Yitro: God is also a refugee
Temple Israel, Ridgewood, Conservative
Parashat Yitro is what we have all been waiting for, the moment when the Israelites arrive at Sinai.
They have left Egypt, and they gather at the foot of the mountain to establish the covenant with God. The tension in the parashah between chapter 18, when Moses receives sage advice from his father-in-law Jethro, and the revelation of the Ten Commandments that follows, sets up what we can recognize as the three branches of government: the judiciary, represented here by the court system with the high court of seventy elders that Jethro counsels Moses to establish; the executive, represented by Moses, with Aaron, and Joshua and his men; and the legislature, which is represented here as the text of the law, not only of the tablets but of the continued legislation that follows.
While the Torah may not have been read in its time as pre-ordaining a three-branched governmental structure, it is hard for us not to recognize ourselves within its sacred lines.
The most recognizable element of this parashah throughout most of Jewish history was that the holiest moment in our sacred history, that of the establishment of the covenant of the Torah with God, takes place in the wilderness as the people are leaving Egypt but not yet in sight of their destination. The Israelites of parashat Yitro are a refugee people. The monument of their founding moment is a text, not a place. There is no Jewish tradition about where Mount Sinai is (although there are Christian and Muslim traditions about the location of the mountain). Our holy space is Jerusalem where the ancient Temple stood, but in parashat Yitro God’s presence temporarily rests atop a mountain, above a temporary encampment of the people. Parashat Yitro situates the essence of Jewishness in a diaspora context where home and hearth are moving targets. Mount Sinai, the place where God and humanity met, was a way-stop along a refugee route out of Egyptian slavery. The Israelites were a people of refugees.
That model from the Torah gave solace and guidance to the people through the ages as we moved from place to place, escaping lands of trouble as we made our way to lands of promise. The wandering Jews took the Torah wherever they went. It could be packed in a bag and carried around the shoulder. A religion based on a covenant of text and praxis, as expressed in parashat Yitro, rather than a place-based cult, as is emphasized alternatively in Deuteronomy, was ideally suited to a people who so often found itself uprooted and decentered.

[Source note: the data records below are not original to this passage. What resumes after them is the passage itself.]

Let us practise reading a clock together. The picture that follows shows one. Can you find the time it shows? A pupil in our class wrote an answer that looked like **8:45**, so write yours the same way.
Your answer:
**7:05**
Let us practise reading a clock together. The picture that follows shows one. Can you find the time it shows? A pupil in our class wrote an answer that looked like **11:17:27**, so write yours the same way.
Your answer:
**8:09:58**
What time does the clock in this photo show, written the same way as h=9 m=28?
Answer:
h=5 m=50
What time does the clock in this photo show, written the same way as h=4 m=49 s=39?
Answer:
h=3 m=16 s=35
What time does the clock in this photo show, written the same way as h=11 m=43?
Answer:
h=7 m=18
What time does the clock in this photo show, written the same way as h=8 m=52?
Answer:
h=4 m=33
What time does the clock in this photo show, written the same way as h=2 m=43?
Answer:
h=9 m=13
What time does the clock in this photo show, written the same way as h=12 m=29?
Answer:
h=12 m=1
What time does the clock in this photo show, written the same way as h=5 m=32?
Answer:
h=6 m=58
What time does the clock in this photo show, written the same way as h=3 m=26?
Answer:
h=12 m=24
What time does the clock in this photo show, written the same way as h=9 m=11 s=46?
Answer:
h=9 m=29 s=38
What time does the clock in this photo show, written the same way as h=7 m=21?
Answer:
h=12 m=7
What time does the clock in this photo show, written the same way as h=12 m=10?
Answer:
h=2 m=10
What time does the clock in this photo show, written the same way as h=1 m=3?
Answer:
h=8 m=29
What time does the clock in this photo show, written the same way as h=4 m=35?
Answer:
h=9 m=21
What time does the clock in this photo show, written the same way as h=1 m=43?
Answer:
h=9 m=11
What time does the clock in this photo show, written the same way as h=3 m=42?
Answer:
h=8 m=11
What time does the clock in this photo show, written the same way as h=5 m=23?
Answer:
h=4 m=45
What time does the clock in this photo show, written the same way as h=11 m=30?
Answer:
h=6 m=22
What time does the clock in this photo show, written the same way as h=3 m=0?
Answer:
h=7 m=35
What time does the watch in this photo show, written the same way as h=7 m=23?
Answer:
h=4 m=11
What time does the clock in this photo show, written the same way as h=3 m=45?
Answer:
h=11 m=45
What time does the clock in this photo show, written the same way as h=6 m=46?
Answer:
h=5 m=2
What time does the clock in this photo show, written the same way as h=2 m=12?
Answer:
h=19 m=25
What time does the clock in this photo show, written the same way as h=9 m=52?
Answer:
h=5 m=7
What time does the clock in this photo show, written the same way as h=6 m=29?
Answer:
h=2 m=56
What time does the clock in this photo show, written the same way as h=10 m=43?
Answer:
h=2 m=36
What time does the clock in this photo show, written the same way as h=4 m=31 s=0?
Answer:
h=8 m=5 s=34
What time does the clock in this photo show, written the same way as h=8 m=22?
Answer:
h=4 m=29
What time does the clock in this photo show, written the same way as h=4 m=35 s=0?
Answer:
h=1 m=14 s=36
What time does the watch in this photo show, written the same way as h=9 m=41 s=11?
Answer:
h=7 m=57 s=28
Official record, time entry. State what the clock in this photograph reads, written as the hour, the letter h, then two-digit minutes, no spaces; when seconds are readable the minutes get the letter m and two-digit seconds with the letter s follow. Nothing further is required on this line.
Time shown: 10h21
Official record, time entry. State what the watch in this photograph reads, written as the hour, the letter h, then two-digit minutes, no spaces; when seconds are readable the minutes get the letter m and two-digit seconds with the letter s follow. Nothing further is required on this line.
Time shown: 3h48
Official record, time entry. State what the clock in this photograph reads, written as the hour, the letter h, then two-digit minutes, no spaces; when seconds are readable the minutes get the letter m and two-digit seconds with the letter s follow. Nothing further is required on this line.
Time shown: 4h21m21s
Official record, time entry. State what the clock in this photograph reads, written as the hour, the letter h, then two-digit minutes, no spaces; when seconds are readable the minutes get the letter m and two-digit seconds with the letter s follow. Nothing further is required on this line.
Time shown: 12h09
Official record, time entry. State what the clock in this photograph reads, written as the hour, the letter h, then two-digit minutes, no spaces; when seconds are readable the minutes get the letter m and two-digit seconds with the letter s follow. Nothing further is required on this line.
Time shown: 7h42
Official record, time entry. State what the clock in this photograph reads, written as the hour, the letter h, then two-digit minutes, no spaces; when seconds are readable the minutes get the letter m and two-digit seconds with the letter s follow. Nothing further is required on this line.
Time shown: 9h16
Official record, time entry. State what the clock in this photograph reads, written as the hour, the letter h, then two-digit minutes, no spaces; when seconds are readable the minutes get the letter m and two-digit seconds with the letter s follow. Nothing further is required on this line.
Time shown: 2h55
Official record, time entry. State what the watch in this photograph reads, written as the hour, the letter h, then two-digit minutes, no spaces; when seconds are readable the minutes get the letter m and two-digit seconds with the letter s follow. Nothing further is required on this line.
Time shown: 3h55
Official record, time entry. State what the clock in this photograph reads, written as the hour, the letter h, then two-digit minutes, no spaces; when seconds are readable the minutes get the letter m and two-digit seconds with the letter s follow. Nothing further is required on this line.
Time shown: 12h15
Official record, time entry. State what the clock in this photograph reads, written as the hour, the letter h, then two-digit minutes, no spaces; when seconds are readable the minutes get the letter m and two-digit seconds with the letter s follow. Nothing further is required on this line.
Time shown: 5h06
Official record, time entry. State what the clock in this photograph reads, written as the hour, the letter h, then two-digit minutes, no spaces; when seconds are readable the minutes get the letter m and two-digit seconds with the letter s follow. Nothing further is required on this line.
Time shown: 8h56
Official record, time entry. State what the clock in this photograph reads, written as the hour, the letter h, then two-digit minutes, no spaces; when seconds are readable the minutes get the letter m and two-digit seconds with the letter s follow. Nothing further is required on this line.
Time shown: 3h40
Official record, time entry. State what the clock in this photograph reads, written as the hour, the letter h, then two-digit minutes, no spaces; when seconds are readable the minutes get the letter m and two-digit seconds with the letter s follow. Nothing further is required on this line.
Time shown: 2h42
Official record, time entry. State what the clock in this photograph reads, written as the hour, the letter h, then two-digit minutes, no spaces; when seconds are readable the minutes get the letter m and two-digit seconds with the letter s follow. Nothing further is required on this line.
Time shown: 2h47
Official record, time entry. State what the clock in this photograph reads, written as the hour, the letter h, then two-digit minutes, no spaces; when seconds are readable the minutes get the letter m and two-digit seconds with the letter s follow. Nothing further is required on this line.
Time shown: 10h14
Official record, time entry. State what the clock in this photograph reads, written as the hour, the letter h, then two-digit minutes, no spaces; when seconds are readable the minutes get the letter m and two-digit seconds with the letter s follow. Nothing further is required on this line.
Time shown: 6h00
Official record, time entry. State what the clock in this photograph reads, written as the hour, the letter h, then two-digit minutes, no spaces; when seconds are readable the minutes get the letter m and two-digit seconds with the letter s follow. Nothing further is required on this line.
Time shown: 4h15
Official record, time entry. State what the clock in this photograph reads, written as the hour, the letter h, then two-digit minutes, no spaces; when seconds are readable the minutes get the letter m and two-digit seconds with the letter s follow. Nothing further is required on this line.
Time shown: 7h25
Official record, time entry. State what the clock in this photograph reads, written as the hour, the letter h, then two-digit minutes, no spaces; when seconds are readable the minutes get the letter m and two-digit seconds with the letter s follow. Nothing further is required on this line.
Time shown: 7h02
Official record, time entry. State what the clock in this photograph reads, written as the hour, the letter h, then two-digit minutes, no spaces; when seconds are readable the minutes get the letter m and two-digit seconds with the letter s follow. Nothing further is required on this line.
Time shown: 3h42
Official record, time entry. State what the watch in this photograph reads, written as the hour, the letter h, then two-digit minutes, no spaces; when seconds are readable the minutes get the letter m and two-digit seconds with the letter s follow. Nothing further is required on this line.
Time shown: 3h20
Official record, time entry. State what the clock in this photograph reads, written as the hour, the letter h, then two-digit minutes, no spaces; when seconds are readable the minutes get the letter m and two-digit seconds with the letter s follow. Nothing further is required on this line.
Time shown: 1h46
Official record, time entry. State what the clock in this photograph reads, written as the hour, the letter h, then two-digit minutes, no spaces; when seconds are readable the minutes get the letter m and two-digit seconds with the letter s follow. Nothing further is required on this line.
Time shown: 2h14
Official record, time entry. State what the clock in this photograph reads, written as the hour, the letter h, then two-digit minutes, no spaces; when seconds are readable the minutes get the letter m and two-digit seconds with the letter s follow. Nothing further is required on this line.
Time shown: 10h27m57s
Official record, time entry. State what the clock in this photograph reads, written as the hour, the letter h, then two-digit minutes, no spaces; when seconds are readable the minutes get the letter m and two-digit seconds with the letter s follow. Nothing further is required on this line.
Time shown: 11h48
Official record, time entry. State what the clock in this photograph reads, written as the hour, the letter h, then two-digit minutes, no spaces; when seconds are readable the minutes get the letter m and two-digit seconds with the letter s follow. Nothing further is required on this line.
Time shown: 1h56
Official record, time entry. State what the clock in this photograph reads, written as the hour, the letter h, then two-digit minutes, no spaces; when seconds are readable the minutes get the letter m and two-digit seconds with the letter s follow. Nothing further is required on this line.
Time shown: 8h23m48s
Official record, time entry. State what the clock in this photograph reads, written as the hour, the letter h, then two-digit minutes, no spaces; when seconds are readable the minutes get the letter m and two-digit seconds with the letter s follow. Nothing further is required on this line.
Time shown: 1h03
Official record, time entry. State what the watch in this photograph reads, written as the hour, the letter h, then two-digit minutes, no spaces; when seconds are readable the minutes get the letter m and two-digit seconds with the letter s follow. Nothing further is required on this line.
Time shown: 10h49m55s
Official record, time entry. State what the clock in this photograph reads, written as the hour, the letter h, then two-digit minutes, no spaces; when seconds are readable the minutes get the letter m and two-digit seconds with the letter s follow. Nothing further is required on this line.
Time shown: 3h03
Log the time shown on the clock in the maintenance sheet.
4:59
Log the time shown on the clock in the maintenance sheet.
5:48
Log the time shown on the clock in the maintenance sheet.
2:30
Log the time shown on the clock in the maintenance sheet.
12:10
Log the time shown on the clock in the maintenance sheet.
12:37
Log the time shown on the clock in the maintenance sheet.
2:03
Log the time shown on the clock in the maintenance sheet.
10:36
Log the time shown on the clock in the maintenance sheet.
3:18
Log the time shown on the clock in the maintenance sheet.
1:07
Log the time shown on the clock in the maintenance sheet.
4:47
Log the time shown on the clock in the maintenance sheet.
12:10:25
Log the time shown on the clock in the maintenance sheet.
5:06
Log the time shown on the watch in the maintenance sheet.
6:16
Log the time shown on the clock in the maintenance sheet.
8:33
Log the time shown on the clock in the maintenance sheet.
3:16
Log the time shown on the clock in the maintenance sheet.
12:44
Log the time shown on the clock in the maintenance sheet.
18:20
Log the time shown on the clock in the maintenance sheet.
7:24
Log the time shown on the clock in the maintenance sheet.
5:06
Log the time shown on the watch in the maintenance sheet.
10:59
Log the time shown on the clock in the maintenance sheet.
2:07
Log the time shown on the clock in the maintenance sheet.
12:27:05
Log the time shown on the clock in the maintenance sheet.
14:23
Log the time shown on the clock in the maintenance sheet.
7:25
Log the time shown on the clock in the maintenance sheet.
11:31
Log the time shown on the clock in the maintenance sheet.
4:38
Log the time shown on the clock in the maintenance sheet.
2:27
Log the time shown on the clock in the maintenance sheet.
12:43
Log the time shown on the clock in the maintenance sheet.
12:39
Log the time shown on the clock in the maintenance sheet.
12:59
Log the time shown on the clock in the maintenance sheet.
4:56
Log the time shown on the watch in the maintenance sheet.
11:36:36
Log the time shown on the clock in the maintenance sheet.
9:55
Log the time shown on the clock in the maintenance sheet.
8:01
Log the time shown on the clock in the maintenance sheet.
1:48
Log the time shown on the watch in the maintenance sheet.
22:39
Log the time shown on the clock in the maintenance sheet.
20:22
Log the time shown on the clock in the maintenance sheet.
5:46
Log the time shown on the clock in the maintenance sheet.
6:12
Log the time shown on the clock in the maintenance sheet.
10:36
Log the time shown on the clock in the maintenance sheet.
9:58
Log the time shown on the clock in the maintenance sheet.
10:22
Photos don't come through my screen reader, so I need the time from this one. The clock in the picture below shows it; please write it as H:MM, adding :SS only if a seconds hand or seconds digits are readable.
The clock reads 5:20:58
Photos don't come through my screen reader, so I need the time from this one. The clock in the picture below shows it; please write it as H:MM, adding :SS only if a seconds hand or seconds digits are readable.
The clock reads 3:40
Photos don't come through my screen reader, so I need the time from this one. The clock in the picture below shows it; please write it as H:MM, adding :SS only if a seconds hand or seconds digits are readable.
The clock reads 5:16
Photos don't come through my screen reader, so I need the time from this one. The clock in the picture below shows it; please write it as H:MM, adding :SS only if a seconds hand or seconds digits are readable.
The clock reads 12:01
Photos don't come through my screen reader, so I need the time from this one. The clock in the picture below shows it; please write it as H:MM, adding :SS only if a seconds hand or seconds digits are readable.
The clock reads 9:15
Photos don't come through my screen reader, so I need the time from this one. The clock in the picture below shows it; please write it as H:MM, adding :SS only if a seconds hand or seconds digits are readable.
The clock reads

The key element of a religion of refugees is the model of God as refugee. When Jerusalem fell to the Babylonians in 586 B.C.E., the people brought their stories and traditions, their law and lore, to Babylon. There the refugee scribes redacted their texts into the Pentateuch as we know it, and there they accepted the radical notion that God’s presence was not restricted to Jerusalem, that God’s power was not anesthetized by the conquests of Nebuchadnezzar.
The Jewish refugees in Babylon believed that God was a refugee with them, that God accompanied them into exile, and would be with them wherever they were.
This critical notion is embedded in the book of Exodus. The first half of the book is about the people leaving Egypt, while the second half of the book is about God leaving Sinai. After the excitement of parashat Yitro, the bulk of the remainder of the book is devoted to the construction of the Tabernacle, the portable sanctuary that would allow God’s presence, awesomely encountered by the people in our parashah in Exodus 19, to be carried with the people. The people move on only knowing that God will move on with them just as God’s presence spreads only when the people are willing and able to take God with them, to pack that scroll in a bag over the shoulder, as in later years. The essence of the religiosity that comes from this part of the Torah is the worship of an ambulatory God by an ambulatory people.
We are ingrained by our historical-cultural DNA as refugees who believe in a God who is a refugee. God’s sovereignty is all-powerful because it can survive displacement and rejection. So also is the strength and dignity of the refugee. This is an ethic we should remember today as we recognize ourselves in the text.